The limitation of this study is that although the pharmacokinetic parameters are used to predict the composition of Radix Rhei Et Rhizome and the composition was supplemented as much as possible by searching the literature, due to the limitations of the current detection technology, there are still active ingredients that may not be included. Since the intestinal flora may metabolize and secondary modify the active components of Radix Rhei Et Rhizome, these components may be traced in the blood. In the future, better technology is needed to detect these components. In addition, although this study analyzed the main active components of Radix Rhei Et Rhizome in the treatment of CI through chemoinformatics and explored its possible synergistic effects, there is still a lack of in vivo and in vitro experiments related to their intervention in CI. In the future, we will explore the synergistic compatibility of these components in the CI in vitro model and the CI in vivo model and look forward to further development of new drugs for the treatment of CI, laying the foundation for its clinical application.

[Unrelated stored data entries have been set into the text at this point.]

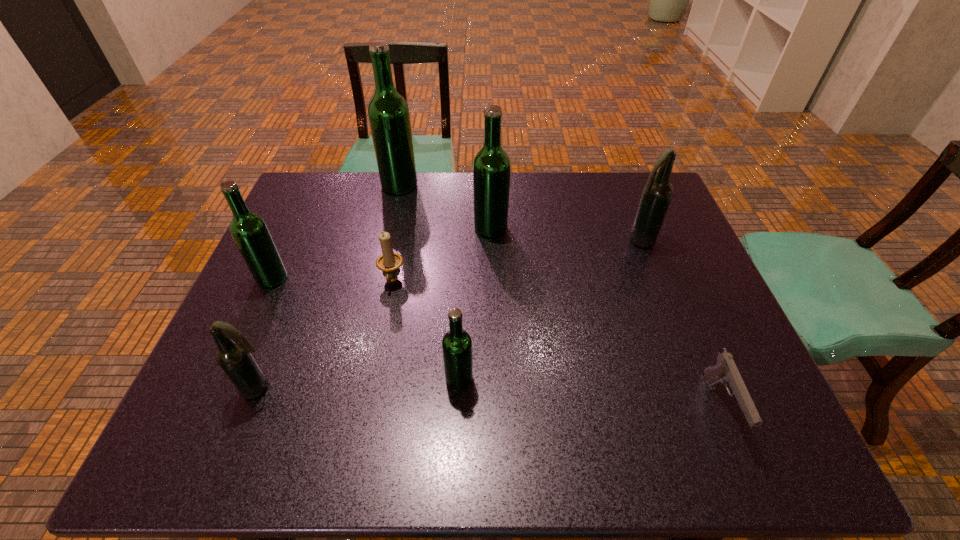
Where is `the nearest green beer bottle`? This screenshot has height=540, width=960. the nearest green beer bottle is located at coordinates (456, 344).

I want to click on the seventh tallest object, so click(389, 262).

Locate an element on the screen. The image size is (960, 540). pistol is located at coordinates (725, 371).

Find the location of `blank space located 0.080m on the right of the biggest green beer bottle`. blank space located 0.080m on the right of the biggest green beer bottle is located at coordinates (442, 186).

Locate an element on the screen. The image size is (960, 540). vacant area situated 0.080m on the front of the second farthest green beer bottle is located at coordinates (492, 258).

I want to click on free spot located 0.380m on the left of the farther dark beer bottle, so [x=492, y=240].

You are a GUI agent. You are given a task and a screenshot of the screen. Output one action in this format:
    pyautogui.click(x=<x>, y=<y>)
    Task: Click on the vacant position located 0.180m on the back of the third biggest green beer bottle
    The width and height of the screenshot is (960, 540).
    Given the screenshot: What is the action you would take?
    (296, 226)

This screenshot has height=540, width=960. What are the coordinates of `vacant space situated 0.180m on the back of the smaller dark beer bottle` in the screenshot? It's located at (289, 314).

Locate an element on the screen. vacant position located 0.250m on the left of the nearest green beer bottle is located at coordinates (331, 379).

Image resolution: width=960 pixels, height=540 pixels. I want to click on vacant space located 0.400m on the handle side of the seventh tallest object, so click(361, 444).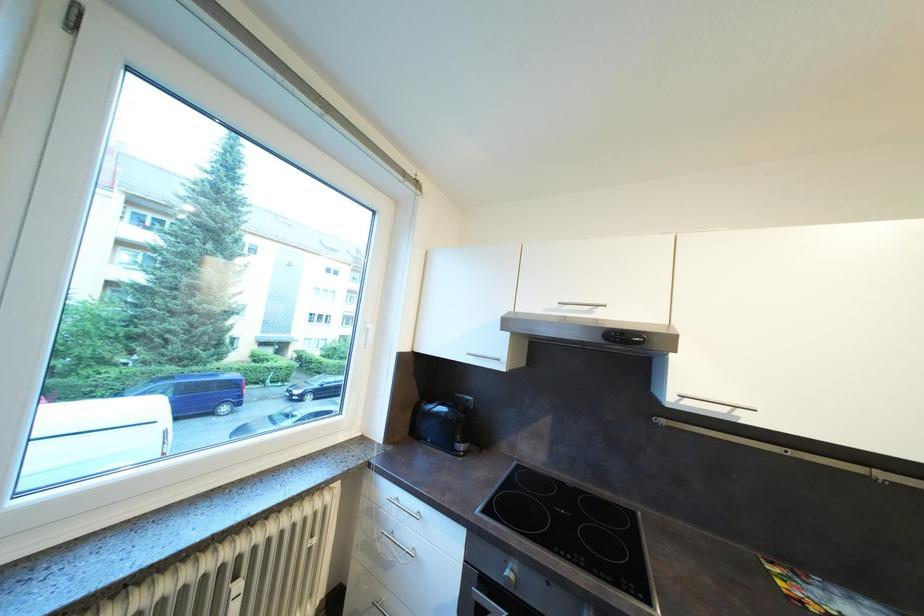
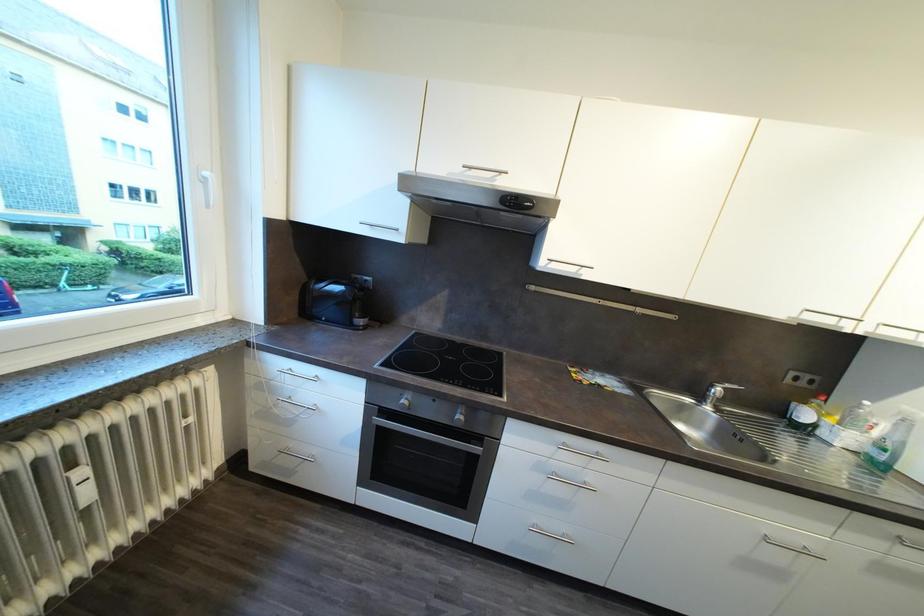
Based on the continuous images, in which direction is the camera rotating?

The rotation direction of the camera is right-down.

Our previous research evaluated the therapeutic effect of Radix Rhei Et Rhizome on cerebral hemorrhage [114], while this study explored the mechanism of Radix Rhei Et Rhizome in the treatment of CI, and this study found that Radix Rhei Et Rhizome may regulate the synaptic remodeling and the regeneration of nerve cell axons after cerebral ischemia. Compared with previous research [114], this study explored the mechanism of Radix Rhei Et Rhizome intervention in CI. This study found that Radix Rhei Et Rhizome may treat CI through biological process (such as platelet degranulation, cell migration, fibrinolysis, platelet activation, hypoxia, angiogenesis, endothelial cell apoptosis, coagulation, and neuronal apoptosis), signaling pathways (such as Ras, PI3K-Akt, TNF, FoxO, HIF-1, and Rap1), and reactome pathways (such as inflammatory cytokines, platelet activation, response to elevated platelet cytoplasmic Ca²⁺, and hemostasis).